IP.com Disclosure Number: IPCOM000017005D
Original Publication Date: 1999-Jul-01
Included in the Prior Art Database: 2003-Jul-22

Publishing Venue

Siemens

Related People

Authors:
Dr. Holger Hübner Dr. Vaidyanathan Kripesh [+details]

Abstract

Um für eine Datenübertragung Licht in einen Lichtwellenleiter einzukoppeln, ist es bekannt als Sendeeinrichtungen Laserdioden zu benutzen.

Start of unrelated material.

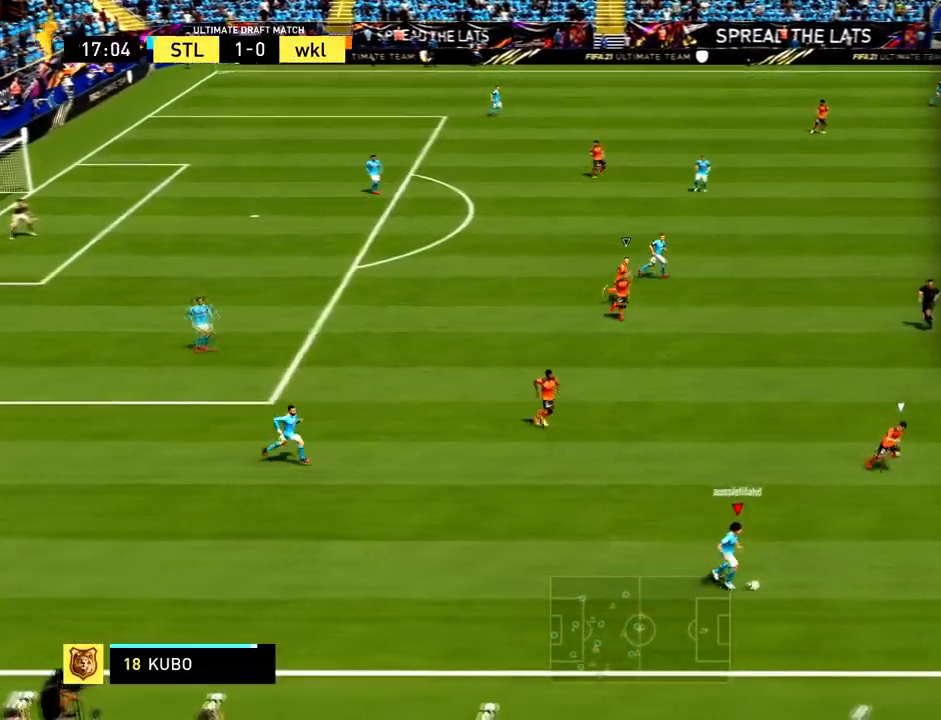
{"buttons": [], "left_stick": "down-right"}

Diese müssen, um eine möglichst effiziente Einkoppelung des Lichtes in den Lichtwellenleiter zu erhalten, in einer relativ zum Lichtwellenleiter definierten Position fixiert werden, die sich auch während des Betriebs nicht ändern darf. Zudem ist es aufgrund der hohen Temperaturempfindlichkeit der Laserdiode notwendig, sie mit einem thermoelektrischen Kühlelement in Verbindung zu setzen, daß die während des Betriebs auftretende Wärme abführt und aus diesem Grunde einen möglichst guten Kontakt mit der Laserdiode haben muß. Da die Montage der Laserdioden sequentiell erfolgt, werden die einzelnen Verbindungen bisher durch Kleben oder durch die Verwendung von Loten unterschiedlicher Schmelztemperatur hergestellt. Da die Fügetemperatur im Bereich von 300°C liegt und die Lotfugen mit 100µm relativ dick sind, tritt bei den bekannten Montageverfahren aufgrund der großen Wärmeausdehnung eine Dejustage der Bauteile auf. Zudem kommt es auch im Betrieb zwischen Laserdiode und Lichtwellenleiter zu Verschiebungen, da sich das Bauteil erwärmt und diese Betriebswärme aufgrund der verwendeten Kleberschichten oder der dicken Lotfugen vom thermoelektrischen Kühlelement nicht befriedigend abgeführt werden kann.